── PROVIDED RECORDS
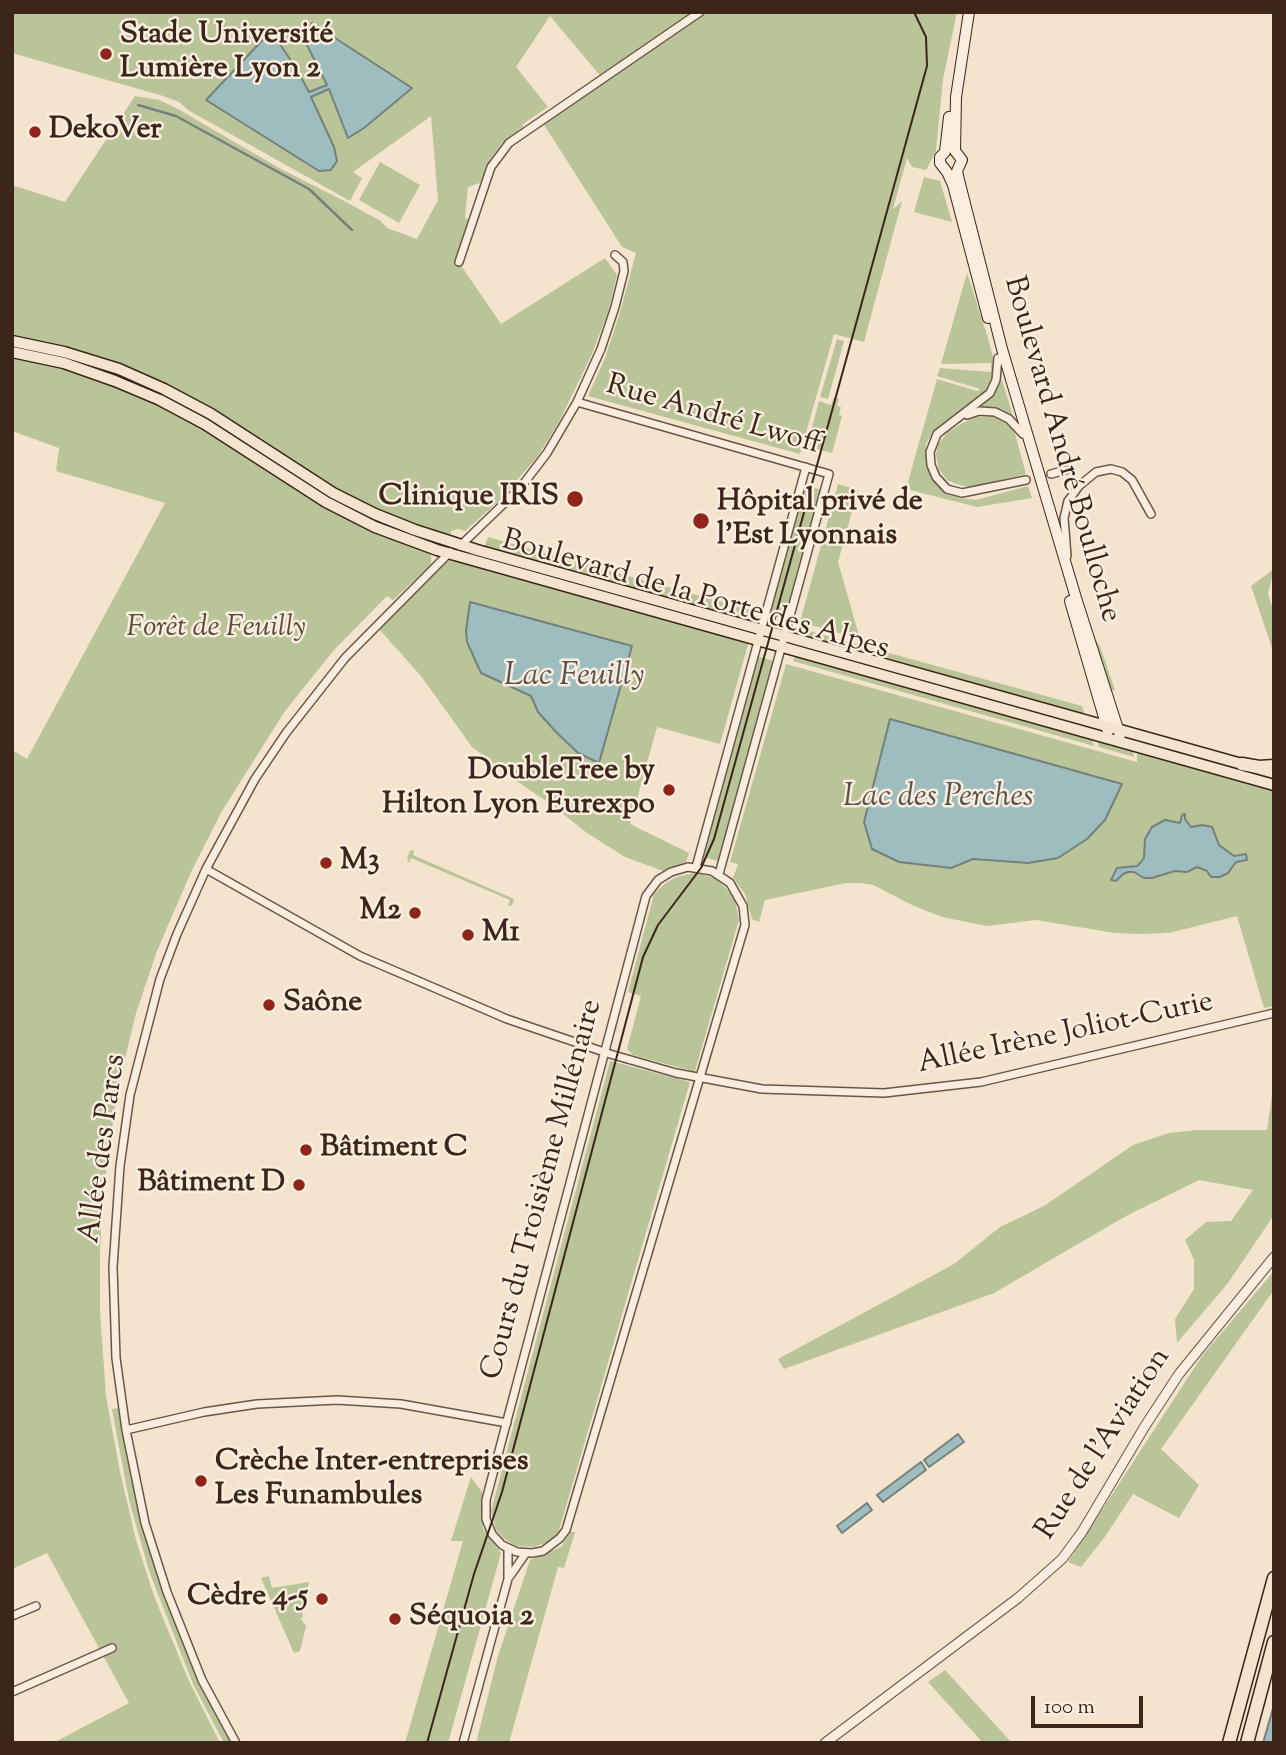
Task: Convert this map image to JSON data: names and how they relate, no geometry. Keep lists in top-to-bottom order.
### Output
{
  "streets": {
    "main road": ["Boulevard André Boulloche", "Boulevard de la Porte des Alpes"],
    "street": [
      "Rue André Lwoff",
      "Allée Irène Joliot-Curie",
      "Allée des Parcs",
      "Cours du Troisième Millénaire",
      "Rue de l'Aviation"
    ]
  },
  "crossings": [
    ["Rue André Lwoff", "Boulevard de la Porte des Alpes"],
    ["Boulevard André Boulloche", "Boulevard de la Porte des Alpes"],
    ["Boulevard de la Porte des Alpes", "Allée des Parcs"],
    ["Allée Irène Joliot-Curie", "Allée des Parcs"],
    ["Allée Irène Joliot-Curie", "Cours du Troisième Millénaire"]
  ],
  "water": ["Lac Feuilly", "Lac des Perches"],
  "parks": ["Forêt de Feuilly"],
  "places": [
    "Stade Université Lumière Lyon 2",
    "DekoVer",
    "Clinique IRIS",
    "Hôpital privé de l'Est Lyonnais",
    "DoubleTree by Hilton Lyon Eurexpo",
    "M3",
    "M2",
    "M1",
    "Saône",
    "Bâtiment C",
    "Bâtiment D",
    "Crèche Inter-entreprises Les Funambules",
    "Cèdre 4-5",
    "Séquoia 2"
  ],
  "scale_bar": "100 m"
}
────
(EXERCISE) In the records above, find every line containing the word "Joliot" and show it.

(EXERCISE RESPONSE)
      "Allée Irène Joliot-Curie",
    ["Allée Irène Joliot-Curie", "Allée des Parcs"],
    ["Allée Irène Joliot-Curie", "Cours du Troisième Millénaire"]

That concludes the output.